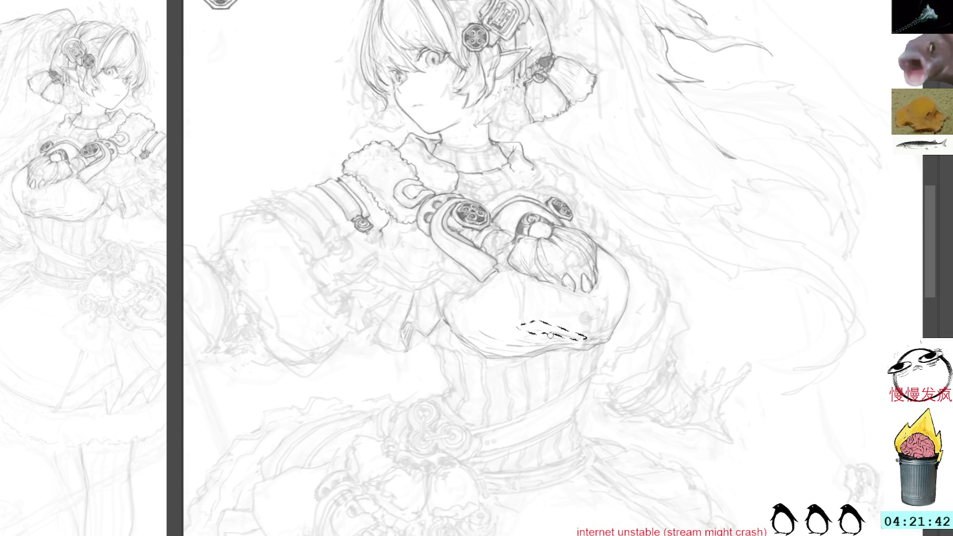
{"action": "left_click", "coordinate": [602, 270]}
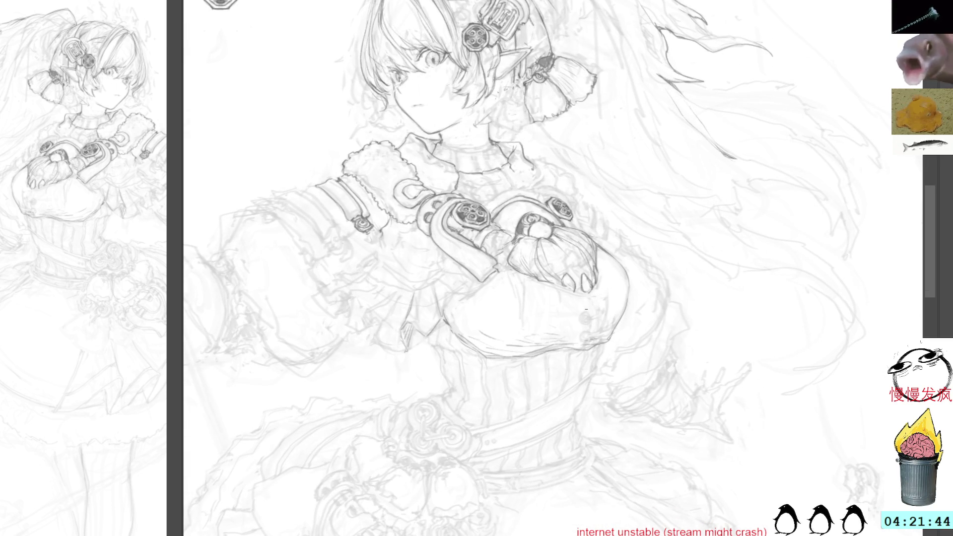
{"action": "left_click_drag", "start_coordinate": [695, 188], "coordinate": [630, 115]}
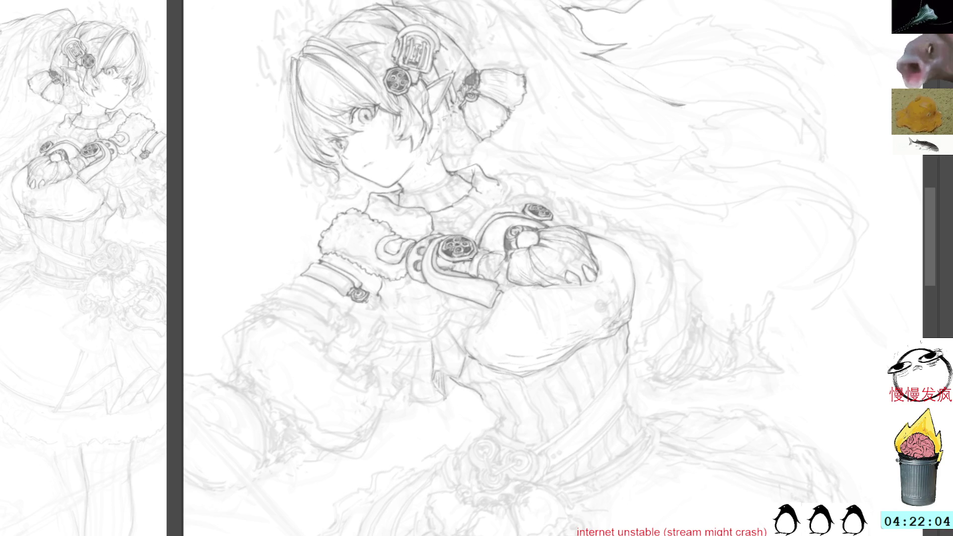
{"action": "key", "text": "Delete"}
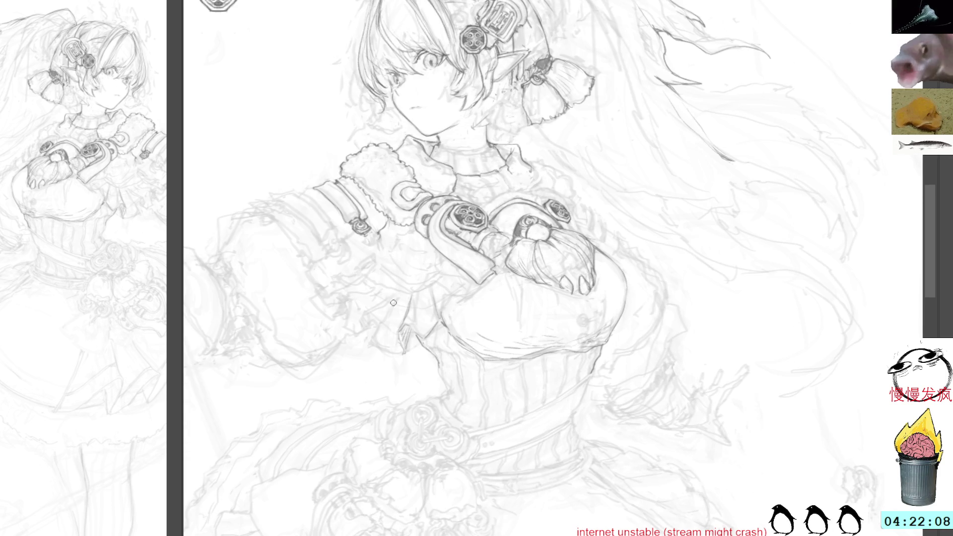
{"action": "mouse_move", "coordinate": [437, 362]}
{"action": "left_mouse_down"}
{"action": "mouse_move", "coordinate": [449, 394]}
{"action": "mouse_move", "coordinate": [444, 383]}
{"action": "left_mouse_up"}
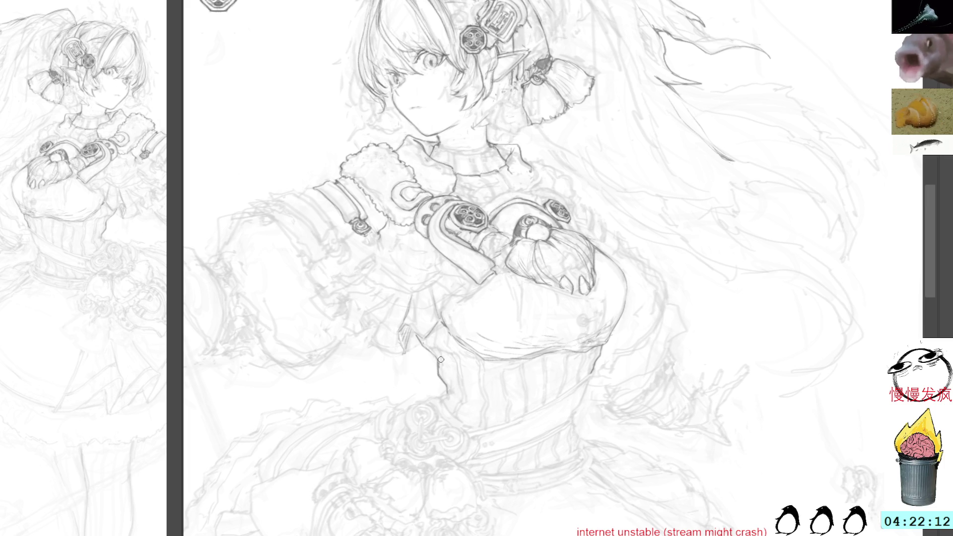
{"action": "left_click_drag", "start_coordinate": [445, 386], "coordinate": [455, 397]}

------

Goal of the exercise: Would you output the listing above verbatim, without its pictures?

Answer for this exercise:
{"action": "left_click", "coordinate": [602, 270]}
{"action": "left_click_drag", "start_coordinate": [695, 188], "coordinate": [630, 115]}
{"action": "key", "text": "Delete"}
{"action": "mouse_move", "coordinate": [437, 362]}
{"action": "left_mouse_down"}
{"action": "mouse_move", "coordinate": [449, 394]}
{"action": "mouse_move", "coordinate": [444, 383]}
{"action": "left_mouse_up"}
{"action": "left_click_drag", "start_coordinate": [445, 386], "coordinate": [455, 397]}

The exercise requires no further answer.